Only Turkey and Malaysia had given an ear to Pakistan’s lamentations. Kuala Lampur, which faced a massive backlash over an Indian fugitive Zakir Naik’s comments on the Malaysian society, not only banned the fugitive, but Dr. Mahathir Mohammad’s government offered no comments on Jammu & Kashmir.
Faced with yet another setback at the UN Security Council, where the UN body did not agree with China and Pakistan’s ploys, Islamabad has now started shouting hoarse at home to confuse its own people. Pakistan Prime Minister early this week warned of a conventional war. Mr. Imran Khan said that the people of Pakistan are with Kashmir; but which Kashmir he failed to mention. The Pakistan Prime Minister even called for a ‘jihad’ (holy war). His cabinet colleague, Pakistan’s Railway Minister Sheikh Rashid has in fact said that there could be a war between India and Pakistan in October! However, he also said that the Kashmir issue would be resolved during the tenure of Prime Minister Imran Khan and Pakistan Army Chief Gen. Bajwa. These preposterous statements belie the fact that even the high and mighty in Pakistan are living in a world of dreams.
Such comments expose the mind-set of the Pakistani leadership. India’s consistent stand has been that since the accession of Jammu & Kashmir into India in 1947, it is an integral and inalienable part of India. Pakistan has illegally occupied 13,000 square kms. of India Territory and handed over some part of the territory under its illegal occupation to China. Pakistan needs to return the illegally occupied territory to India. There can be no other discussion on Kashmir except PoK.
This has been made categorical by India. The Indian Defence Minister Mr. Raj Nath singh said that India will not discuss anything else with Pakistan. But, even for such discussion to take place, Pakistan first needs to abandon terrorism as a foreign policy tool.
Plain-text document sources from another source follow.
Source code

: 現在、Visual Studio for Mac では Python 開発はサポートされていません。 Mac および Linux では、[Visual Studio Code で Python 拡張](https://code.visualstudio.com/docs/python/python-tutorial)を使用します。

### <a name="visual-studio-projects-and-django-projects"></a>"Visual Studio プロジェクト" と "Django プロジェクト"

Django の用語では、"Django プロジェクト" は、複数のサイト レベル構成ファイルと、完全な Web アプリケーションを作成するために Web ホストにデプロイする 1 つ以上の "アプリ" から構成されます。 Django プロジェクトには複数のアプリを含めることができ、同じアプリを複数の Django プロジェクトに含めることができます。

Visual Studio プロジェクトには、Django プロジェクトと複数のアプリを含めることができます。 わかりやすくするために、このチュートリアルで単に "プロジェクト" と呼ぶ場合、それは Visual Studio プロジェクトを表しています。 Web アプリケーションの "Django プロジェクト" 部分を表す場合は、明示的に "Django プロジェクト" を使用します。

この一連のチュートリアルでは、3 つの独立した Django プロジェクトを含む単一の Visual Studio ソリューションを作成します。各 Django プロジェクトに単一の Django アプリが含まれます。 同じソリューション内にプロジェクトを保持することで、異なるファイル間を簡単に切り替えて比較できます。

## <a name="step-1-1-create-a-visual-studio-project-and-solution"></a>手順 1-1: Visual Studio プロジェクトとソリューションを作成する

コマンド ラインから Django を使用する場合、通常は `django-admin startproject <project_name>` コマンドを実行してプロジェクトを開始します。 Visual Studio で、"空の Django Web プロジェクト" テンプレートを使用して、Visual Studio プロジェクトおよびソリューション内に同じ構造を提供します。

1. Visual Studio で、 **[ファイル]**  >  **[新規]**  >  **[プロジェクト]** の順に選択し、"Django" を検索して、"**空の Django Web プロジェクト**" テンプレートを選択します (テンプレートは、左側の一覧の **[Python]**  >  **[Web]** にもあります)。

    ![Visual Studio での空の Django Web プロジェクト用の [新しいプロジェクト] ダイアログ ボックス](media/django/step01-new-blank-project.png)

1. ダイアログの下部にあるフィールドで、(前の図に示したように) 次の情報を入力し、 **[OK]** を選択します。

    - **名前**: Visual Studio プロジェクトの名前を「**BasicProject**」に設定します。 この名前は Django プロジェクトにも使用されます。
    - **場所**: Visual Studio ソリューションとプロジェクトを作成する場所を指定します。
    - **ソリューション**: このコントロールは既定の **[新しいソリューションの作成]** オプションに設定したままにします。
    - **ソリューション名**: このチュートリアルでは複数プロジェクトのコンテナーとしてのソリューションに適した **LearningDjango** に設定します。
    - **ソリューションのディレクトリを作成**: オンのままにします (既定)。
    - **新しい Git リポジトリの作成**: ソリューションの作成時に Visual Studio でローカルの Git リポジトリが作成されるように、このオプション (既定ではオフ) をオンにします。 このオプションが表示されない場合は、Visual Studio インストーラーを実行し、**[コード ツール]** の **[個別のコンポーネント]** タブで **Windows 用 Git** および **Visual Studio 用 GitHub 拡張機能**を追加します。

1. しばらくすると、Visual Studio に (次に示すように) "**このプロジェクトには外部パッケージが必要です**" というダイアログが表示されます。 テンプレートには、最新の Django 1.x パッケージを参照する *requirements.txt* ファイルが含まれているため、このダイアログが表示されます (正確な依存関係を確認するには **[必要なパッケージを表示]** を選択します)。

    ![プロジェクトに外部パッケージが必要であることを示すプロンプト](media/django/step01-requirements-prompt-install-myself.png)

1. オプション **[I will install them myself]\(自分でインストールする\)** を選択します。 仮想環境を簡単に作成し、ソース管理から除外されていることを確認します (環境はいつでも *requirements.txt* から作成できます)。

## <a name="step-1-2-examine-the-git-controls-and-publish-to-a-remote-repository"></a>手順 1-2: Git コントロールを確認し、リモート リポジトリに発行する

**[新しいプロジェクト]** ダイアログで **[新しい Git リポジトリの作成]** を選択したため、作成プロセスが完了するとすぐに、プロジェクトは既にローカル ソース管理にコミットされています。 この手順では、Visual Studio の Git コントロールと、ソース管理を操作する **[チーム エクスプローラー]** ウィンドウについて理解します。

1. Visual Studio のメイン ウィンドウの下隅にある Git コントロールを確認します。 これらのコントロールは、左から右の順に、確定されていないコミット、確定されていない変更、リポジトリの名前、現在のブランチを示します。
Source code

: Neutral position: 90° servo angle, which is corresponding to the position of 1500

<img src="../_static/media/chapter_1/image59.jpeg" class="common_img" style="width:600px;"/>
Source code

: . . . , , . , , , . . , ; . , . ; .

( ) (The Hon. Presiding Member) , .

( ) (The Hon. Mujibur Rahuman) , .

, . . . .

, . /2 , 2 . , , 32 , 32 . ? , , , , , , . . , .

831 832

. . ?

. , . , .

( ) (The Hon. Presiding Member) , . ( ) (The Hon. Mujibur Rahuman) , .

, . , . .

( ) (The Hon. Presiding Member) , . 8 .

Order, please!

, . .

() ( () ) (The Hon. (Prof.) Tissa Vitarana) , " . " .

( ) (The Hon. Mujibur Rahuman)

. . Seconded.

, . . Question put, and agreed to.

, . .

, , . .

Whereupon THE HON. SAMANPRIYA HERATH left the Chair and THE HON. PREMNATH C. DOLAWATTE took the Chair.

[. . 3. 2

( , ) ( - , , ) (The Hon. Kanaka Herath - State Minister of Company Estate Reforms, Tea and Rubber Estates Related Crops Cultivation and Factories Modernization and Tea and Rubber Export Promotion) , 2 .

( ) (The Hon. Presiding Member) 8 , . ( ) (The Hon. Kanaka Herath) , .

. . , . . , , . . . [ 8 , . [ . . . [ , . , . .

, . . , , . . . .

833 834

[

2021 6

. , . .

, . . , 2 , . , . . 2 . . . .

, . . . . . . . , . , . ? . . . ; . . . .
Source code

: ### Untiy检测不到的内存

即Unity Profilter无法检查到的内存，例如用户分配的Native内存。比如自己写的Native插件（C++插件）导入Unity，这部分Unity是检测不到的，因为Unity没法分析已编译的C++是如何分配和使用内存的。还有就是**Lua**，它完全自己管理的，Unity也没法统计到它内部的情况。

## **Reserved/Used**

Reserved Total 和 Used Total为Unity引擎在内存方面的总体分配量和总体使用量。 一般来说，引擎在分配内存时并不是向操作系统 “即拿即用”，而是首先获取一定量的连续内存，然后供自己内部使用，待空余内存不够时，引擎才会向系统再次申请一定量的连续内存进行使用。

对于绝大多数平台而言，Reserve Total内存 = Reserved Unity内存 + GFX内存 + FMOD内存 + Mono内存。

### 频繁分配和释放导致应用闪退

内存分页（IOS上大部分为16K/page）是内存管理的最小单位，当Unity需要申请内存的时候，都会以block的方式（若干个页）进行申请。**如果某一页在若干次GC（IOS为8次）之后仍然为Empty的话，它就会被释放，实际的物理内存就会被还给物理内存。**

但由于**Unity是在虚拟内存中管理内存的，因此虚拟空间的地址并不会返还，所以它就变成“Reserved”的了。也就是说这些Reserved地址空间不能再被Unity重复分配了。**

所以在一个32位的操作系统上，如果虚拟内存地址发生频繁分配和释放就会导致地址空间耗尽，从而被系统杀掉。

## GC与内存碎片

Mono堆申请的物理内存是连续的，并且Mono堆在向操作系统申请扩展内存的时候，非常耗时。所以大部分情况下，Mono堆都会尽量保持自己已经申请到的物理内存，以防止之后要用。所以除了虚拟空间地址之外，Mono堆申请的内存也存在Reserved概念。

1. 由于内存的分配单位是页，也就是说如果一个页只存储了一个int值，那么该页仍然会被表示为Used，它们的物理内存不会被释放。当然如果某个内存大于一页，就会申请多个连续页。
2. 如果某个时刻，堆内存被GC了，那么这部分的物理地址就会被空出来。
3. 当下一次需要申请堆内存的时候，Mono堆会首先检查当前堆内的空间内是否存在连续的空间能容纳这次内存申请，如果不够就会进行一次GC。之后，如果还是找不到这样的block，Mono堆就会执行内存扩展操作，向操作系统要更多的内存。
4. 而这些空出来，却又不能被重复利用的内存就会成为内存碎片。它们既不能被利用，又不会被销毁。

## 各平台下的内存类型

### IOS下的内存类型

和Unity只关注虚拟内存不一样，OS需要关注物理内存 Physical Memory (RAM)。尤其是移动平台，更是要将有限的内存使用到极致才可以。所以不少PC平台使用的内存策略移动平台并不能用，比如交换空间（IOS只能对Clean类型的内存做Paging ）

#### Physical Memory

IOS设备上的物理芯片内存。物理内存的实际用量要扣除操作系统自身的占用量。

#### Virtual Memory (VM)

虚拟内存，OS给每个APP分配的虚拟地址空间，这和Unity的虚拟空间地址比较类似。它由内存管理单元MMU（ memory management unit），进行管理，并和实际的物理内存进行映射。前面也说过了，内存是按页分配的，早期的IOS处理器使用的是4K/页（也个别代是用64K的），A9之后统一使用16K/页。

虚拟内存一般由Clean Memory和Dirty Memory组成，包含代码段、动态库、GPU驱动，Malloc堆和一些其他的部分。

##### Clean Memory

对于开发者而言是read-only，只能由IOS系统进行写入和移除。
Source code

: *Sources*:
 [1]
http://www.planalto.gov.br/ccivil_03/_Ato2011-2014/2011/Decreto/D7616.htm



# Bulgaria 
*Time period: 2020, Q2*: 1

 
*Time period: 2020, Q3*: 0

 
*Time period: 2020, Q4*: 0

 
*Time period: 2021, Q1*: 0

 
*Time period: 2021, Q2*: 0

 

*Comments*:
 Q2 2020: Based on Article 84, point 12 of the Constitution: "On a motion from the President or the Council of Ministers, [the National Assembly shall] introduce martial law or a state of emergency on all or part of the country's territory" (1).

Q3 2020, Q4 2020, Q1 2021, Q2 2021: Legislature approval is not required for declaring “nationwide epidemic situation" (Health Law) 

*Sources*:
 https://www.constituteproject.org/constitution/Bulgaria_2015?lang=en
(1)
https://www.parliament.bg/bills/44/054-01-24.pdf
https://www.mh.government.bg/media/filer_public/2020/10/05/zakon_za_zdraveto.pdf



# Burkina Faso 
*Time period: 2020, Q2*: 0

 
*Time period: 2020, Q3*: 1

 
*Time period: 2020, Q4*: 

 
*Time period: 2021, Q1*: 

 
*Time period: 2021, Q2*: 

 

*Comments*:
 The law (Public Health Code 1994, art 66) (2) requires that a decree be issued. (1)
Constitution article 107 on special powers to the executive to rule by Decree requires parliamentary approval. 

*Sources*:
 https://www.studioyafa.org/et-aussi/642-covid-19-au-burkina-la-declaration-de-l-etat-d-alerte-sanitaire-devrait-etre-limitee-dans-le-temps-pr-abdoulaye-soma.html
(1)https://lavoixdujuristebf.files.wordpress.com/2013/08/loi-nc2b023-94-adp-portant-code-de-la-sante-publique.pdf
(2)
India termed the immature comments emanating from Pakistan as ‘hostile’ ‘provocative’ and irresponsible. It is tantamount to interference in India’s internal matters. The Indian External Affairs Ministry strongly condemned the statements of the top Pakistani leadership. India further asked Pakistan to cut its links with international terror organizations and bring the culprits charged on terrorism to book.
Everyone is aware of the mess that Pakistan is currently in. Economically, things are so bad that reportedly, Pakistan Prime Minister’s office has run up pending electricity dues of Pakistani Rs. 41 lakhs and now the Islamabad Electric Supply company has threatened to cut-off power to the Prime Ministerial Secretariat! This can happen only in Pakistan.
Common Pakistani citizens are being forced to pay more for everything. The IMF bailout has put severe restrictions on Pakistan. It now also faces added heat from the terror funding watchdog Financial Action Task Force (FATF), the Asia Pacific Group (APG) of FATF in its latest report has observed that Pakistan has failed in 32 out 40 parameters on which is was expected to take firm action. Islamabad is already in the ‘grey’ list of the FATF and in the next couple of months could ‘graduate’ into the ‘black-list’. If that were to happen, Pakistan would find it extremely difficult to secure loans for its faltering economy.
The Pakistan government should act wisely and channelize its energies on giving its citizens a better developed life instead of harping over internal issues of its neighbours.